Mint Chimichurri - a flavour packed no-cook sauce full of fresh herbs with a touch of chilli. The perfect partner for lamb!
- 2 garlic cloves core removed (see notes)
- ½ long red chilli seeds & ribs removed (see notes)
- 1 cup fresh mint leaves firmly packed
- 1 cup fresh parsley leaves firmly packed
- 2 tsp lemon juice
- 3 tbsp olive oil
- 2 tsp red wine vinegar
- 1 tsp garlic infused olive oil (see notes)
- fine salt to taste
Place garlic (2 cloves - core removed) and long red chilli (½ a chilli with seeds and ribs removed) in the bowl of a food processor and process until finely chopped.
Then add fresh mint leaves (1 cup - firmly packed) and fresh parsley leaves (1 cup - firmly packed) to the processor bowl and process until finely chopped, scraping the sides of the processor bowl as needed.
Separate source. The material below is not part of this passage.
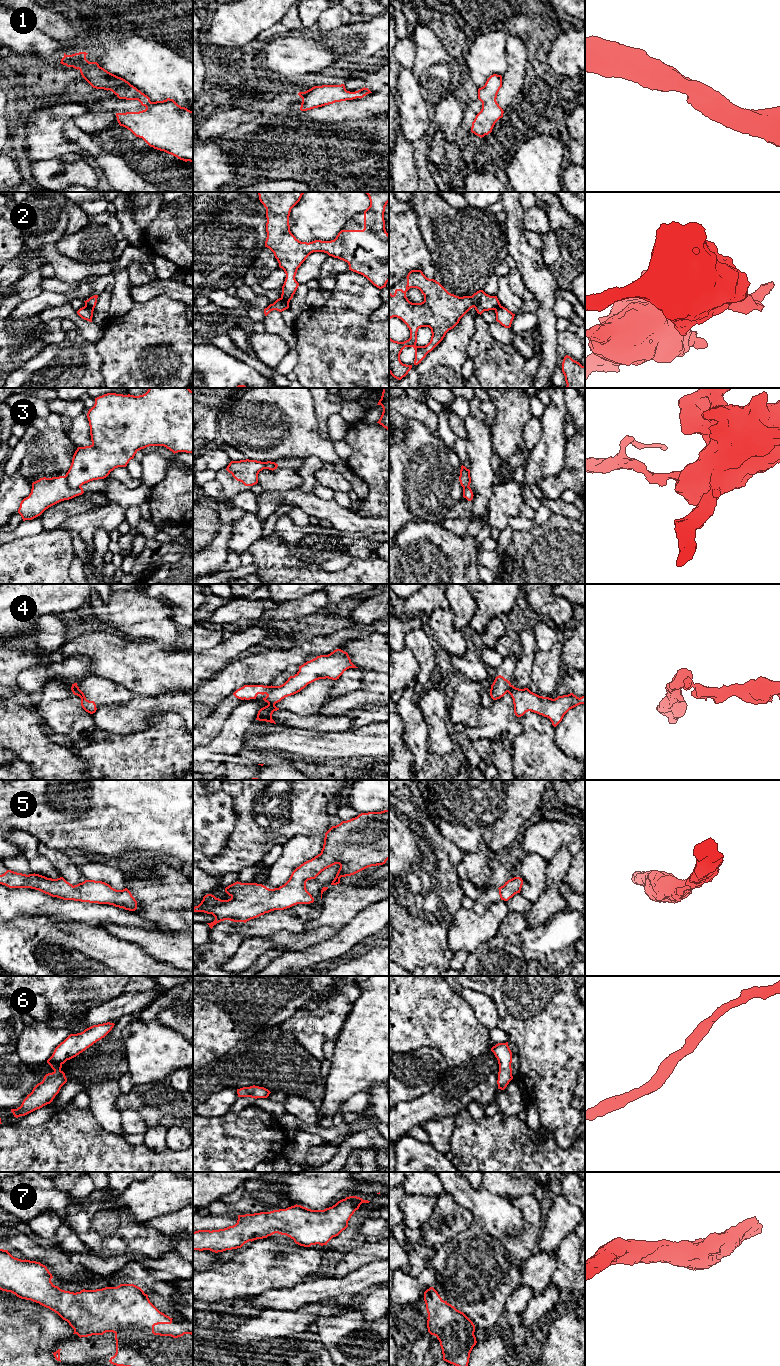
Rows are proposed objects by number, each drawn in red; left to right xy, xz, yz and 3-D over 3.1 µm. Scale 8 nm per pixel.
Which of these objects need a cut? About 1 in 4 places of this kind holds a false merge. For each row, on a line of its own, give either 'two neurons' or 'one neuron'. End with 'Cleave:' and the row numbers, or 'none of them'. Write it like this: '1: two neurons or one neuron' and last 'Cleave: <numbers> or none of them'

Combine lemon juice (2 tsp), olive oil (3 tblsp), red wine vinegar (2 tsp), garlic infused olive oil (1 tsp) and fine salt to taste in a bowl, then add chopped herb mixture and mix well to combine then serve.
*Please note that the amount of calories per serve is provided as a guide only, as ingredients and cooking methods can vary greatly*
- I have used only half a long red chilli, with the seeds and ribs removed to reduce the heat. You could use the whole chilli with or without the seeds and ribs if you would like it hotter.
- No food processor? No problem - all you need is a sharp knife to finely chop the herbs and chilli by hand, and crush the garlic cloves.
- A note about the garlic infused olive oil. This sounds like an ingredient that would be hard to find, but most of the supermarkets now have a lot of different flavoured oils available. I know we have fresh garlic in the recipe already, but I like to add a small amount of the garlic infused oil because it's a different flavour to the fresh garlic.
- I like to "core" the garlic cloves, which means slicing the clove in half longways and removing the green "onion like" core in the centre (sometimes it's bright green, other times it's quite white). This makes the garlic flavour milder and less sharp. An Italian chef once explained it to me as the garlic being "hotter" with the core still in.